RECORDS SUPPLIED:
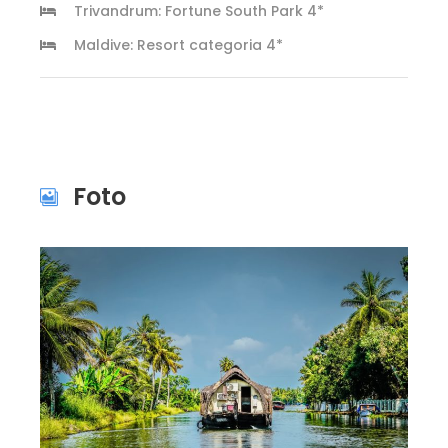
Trivandrum: Fortune South Park 4*
Maldive: Resort categoria 4*
Foto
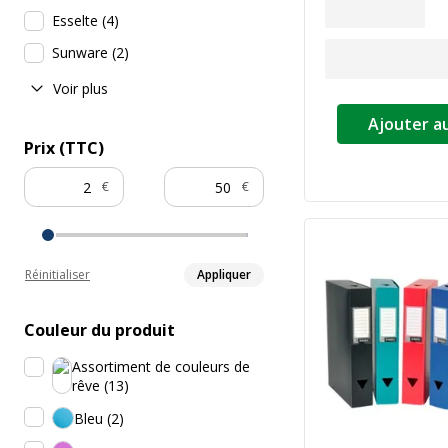
Esselte
(
4
)
Sunware
(
2
)
Voir plus
Ajouter a
Prix (TTC)
€
€
Réinitialiser
Appliquer
Couleur du produit
Assortiment de couleurs de
rêve
(
13
)
Bleu
(
2
)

ASSIGNMENT: The material above is to be output exactly, with each picture left out.

WRITTEN REPLY:
Trivandrum: Fortune South Park 4*
Maldive: Resort categoria 4*
Foto
Esselte
(
4
)
Sunware
(
2
)
Voir plus
Ajouter a
Prix (TTC)
€
€
Réinitialiser
Appliquer
Couleur du produit
Assortiment de couleurs de
rêve
(
13
)
Bleu
(
2
)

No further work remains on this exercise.